ABOUT THIS TASK: Nothing outside the range below should be printed. Output exactly the lines from the line with "debatirán sobre la" to the line with "Marjane Satrapi", both included.

DATA:
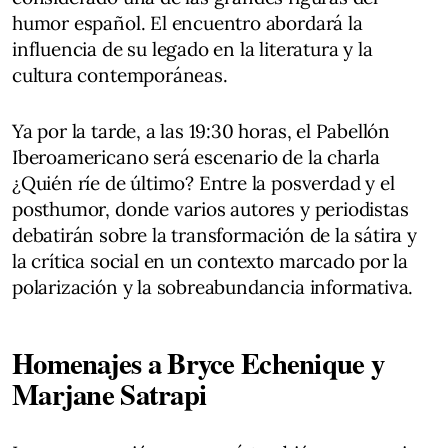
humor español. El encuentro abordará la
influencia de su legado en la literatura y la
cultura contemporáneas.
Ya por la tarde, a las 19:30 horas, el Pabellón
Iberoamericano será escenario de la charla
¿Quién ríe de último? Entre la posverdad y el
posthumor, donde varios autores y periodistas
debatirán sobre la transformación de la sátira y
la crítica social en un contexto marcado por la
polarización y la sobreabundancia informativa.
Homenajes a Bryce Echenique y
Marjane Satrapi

...

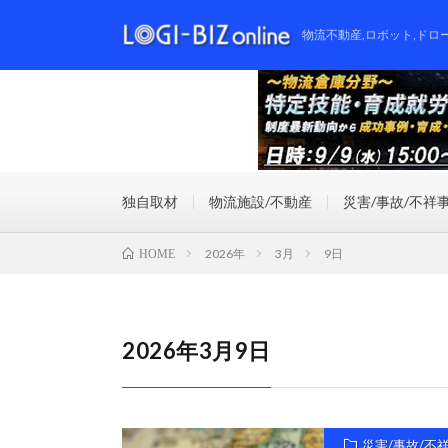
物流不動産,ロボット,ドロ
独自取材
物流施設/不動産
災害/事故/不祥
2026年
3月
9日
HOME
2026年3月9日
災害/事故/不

SOLUTION BELOW:
debatirán sobre la transformación de la sátira y
la crítica social en un contexto marcado por la
polarización y la sobreabundancia informativa.
Homenajes a Bryce Echenique y
Marjane Satrapi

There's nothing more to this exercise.